----- Source information

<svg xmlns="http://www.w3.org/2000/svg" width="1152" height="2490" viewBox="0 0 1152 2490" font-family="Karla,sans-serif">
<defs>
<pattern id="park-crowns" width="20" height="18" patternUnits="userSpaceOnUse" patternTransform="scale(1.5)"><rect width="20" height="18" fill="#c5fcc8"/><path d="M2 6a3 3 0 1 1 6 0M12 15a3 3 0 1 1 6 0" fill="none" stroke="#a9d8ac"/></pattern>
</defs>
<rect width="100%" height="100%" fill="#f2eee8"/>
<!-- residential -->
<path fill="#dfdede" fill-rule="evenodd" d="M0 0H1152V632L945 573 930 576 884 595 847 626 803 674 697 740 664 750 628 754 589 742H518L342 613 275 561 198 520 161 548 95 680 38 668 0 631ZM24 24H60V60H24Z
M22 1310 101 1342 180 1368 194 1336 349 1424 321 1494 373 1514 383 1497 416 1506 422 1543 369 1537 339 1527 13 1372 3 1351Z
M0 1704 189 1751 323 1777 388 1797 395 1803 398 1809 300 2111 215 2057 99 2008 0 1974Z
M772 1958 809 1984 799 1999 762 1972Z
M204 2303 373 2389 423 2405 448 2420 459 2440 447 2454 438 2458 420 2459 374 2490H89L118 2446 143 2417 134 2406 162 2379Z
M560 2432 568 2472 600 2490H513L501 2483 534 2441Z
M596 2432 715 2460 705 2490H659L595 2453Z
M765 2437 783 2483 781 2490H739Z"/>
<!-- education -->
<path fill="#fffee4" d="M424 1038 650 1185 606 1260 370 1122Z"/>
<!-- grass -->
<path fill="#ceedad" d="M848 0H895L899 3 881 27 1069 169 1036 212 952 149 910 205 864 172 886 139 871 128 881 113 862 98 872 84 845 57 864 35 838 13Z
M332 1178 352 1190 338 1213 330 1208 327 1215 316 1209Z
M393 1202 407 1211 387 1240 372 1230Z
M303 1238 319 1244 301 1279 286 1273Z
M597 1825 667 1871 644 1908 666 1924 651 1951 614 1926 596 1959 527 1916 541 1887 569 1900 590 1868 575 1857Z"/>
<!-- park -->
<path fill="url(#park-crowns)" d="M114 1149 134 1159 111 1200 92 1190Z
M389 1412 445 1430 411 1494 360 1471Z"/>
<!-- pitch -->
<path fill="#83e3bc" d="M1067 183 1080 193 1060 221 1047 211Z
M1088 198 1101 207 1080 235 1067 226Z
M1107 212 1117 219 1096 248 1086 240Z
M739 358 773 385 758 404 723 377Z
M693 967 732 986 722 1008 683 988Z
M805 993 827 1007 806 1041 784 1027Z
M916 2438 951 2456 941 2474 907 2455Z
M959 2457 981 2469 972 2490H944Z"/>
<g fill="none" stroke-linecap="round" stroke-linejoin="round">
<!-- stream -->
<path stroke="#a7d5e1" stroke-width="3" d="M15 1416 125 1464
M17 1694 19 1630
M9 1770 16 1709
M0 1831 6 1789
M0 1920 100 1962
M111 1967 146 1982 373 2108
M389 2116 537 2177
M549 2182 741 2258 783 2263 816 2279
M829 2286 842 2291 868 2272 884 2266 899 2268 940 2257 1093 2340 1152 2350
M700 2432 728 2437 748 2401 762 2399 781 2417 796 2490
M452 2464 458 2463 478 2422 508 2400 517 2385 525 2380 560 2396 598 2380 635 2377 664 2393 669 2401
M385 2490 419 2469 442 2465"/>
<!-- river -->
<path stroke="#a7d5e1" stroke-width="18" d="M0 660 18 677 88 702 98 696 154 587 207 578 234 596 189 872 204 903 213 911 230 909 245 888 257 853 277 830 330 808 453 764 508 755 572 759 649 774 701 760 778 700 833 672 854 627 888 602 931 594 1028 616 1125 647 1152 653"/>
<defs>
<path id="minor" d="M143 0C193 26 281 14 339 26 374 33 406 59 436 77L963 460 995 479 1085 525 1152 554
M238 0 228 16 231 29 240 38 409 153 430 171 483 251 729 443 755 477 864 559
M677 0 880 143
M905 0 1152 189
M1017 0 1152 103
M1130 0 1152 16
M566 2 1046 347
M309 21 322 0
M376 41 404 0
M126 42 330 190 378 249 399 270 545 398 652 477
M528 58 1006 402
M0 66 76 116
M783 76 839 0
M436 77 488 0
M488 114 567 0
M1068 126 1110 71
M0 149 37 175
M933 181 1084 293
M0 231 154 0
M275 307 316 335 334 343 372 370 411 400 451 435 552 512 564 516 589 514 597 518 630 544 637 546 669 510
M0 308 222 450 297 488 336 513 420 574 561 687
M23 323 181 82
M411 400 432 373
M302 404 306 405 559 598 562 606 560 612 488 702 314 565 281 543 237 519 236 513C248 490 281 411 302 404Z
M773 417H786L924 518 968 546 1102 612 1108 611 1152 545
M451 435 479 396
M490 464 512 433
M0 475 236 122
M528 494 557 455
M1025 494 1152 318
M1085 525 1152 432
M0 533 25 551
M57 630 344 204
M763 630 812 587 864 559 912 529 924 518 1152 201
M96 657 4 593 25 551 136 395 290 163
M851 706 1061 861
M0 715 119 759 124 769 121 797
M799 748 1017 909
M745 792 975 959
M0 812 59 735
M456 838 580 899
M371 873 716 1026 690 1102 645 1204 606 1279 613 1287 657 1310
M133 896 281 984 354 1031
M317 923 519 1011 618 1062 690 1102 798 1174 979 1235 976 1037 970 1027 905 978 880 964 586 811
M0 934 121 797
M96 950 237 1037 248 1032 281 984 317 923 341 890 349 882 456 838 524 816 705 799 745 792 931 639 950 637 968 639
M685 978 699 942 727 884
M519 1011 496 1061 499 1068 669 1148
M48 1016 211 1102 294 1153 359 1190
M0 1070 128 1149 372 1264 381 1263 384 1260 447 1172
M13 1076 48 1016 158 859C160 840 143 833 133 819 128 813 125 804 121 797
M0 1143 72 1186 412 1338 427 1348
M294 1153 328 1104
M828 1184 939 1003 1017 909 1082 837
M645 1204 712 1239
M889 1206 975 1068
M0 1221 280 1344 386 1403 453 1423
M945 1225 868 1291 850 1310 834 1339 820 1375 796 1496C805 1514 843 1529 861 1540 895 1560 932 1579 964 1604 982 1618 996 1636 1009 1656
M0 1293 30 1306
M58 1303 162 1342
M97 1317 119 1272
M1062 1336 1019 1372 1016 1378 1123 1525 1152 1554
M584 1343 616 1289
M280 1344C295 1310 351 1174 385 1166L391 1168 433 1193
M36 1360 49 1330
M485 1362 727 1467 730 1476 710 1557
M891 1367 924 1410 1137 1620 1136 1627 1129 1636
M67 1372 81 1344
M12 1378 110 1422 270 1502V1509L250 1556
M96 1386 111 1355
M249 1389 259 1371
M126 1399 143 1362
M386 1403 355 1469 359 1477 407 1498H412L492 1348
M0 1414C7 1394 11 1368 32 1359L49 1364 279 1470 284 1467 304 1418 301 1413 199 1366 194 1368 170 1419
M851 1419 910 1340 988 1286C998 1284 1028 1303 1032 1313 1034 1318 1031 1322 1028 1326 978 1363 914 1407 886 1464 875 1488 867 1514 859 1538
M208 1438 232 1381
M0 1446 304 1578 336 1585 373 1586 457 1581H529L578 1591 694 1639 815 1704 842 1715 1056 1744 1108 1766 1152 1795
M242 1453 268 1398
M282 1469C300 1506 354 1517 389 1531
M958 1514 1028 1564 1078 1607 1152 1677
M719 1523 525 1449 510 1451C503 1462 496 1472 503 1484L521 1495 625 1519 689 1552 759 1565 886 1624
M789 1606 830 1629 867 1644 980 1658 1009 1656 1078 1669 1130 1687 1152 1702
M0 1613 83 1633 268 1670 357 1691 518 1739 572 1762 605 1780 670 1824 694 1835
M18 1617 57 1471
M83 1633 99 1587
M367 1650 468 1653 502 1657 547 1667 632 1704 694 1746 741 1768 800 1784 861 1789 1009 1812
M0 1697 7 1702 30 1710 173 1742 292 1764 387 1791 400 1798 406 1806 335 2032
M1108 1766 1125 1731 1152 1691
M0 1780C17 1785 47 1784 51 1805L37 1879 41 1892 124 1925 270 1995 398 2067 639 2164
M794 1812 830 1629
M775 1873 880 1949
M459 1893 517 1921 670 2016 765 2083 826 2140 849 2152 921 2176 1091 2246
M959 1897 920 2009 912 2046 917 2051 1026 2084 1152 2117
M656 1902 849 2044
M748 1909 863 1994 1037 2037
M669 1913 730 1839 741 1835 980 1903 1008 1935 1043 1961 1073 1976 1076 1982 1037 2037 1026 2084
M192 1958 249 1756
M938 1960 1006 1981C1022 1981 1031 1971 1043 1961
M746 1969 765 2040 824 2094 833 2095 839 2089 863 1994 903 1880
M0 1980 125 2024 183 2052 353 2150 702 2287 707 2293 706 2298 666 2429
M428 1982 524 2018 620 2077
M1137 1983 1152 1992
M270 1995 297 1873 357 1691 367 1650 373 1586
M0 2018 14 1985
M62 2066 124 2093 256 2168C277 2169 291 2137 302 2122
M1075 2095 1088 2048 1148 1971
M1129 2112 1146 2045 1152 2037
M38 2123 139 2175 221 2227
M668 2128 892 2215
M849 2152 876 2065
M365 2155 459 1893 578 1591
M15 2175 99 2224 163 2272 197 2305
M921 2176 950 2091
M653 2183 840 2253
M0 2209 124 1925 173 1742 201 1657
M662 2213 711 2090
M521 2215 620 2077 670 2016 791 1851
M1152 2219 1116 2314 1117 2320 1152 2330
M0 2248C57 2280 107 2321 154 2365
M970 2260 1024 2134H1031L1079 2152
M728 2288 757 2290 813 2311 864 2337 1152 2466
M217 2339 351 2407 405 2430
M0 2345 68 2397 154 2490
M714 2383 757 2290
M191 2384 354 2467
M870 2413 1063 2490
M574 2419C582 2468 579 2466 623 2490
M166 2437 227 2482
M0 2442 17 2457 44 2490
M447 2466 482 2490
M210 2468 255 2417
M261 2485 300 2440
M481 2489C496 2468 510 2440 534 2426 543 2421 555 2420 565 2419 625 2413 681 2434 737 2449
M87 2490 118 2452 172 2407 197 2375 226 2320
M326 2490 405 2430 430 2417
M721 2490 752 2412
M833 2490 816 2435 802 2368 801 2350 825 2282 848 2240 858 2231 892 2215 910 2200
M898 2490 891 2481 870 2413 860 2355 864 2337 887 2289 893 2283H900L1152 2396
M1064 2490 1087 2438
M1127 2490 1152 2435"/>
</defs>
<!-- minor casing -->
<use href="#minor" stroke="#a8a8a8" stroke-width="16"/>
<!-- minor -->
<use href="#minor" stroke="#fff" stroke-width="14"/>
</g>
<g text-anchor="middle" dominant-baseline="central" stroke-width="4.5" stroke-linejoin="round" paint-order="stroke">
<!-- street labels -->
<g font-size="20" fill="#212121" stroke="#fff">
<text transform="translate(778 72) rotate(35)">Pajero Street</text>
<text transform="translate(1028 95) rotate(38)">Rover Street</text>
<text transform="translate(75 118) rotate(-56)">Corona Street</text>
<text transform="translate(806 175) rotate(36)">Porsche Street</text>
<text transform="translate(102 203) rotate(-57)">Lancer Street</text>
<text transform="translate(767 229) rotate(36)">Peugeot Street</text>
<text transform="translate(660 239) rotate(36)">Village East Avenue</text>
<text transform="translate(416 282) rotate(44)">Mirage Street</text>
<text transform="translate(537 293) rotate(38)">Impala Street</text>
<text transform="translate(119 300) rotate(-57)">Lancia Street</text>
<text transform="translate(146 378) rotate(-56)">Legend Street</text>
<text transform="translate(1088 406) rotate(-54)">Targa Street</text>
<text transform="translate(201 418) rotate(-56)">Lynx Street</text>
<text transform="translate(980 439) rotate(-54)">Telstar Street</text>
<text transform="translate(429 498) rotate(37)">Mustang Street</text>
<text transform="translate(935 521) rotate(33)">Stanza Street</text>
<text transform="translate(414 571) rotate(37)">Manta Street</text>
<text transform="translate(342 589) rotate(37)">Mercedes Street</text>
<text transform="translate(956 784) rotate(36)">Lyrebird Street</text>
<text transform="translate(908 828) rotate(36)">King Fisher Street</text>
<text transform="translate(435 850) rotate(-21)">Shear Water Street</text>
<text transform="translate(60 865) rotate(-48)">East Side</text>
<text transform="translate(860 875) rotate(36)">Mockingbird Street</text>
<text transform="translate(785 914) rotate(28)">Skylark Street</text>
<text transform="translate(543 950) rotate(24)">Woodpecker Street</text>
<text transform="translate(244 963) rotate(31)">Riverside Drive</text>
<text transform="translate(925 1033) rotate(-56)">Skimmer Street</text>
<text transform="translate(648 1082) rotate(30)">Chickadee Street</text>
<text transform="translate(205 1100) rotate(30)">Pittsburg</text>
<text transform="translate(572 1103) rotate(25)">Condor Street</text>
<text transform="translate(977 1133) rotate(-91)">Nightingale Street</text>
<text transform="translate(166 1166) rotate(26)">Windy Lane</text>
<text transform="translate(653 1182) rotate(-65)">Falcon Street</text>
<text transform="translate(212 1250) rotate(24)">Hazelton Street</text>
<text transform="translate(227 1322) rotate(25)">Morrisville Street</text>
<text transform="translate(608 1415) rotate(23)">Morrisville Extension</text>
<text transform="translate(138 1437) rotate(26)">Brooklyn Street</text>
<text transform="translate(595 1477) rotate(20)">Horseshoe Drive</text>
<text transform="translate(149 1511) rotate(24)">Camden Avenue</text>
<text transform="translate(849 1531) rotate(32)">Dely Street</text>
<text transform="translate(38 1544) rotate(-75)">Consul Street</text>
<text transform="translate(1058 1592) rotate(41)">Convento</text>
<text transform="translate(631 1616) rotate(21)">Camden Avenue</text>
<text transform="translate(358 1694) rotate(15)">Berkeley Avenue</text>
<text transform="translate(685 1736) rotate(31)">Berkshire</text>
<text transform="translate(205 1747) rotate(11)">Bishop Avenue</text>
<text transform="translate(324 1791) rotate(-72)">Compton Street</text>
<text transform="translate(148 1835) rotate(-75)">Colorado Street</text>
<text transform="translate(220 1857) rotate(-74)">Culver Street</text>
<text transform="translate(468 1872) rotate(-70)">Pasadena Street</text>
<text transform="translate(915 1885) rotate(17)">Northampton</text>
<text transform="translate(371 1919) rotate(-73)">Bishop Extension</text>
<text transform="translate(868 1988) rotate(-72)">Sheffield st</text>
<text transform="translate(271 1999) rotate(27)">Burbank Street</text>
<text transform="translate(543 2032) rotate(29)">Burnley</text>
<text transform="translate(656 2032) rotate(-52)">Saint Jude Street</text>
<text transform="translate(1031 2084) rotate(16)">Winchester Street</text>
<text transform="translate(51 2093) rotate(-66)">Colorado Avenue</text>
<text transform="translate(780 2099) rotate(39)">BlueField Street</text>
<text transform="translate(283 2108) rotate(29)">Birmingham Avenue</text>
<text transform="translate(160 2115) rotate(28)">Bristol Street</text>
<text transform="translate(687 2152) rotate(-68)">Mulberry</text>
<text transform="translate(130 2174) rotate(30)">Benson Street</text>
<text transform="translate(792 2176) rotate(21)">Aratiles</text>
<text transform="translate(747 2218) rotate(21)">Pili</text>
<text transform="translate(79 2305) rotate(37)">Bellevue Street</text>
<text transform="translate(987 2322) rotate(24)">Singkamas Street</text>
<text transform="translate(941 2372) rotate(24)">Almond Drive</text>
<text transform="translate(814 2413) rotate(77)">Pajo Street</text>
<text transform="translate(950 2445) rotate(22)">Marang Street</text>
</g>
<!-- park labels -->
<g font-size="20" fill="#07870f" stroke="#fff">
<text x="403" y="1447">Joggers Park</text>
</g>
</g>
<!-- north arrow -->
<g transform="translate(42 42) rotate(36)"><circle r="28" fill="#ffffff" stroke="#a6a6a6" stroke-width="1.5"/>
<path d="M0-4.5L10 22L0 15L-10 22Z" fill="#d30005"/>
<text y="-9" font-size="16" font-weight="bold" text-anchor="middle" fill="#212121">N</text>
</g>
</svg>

----------

● **Exercise**:
Reproduce each line from the data that has "size" in it.

● **Response to the task**:
<g font-size="20" fill="#212121" stroke="#fff">
<g font-size="20" fill="#07870f" stroke="#fff">
<text y="-9" font-size="16" font-weight="bold" text-anchor="middle" fill="#212121">N</text>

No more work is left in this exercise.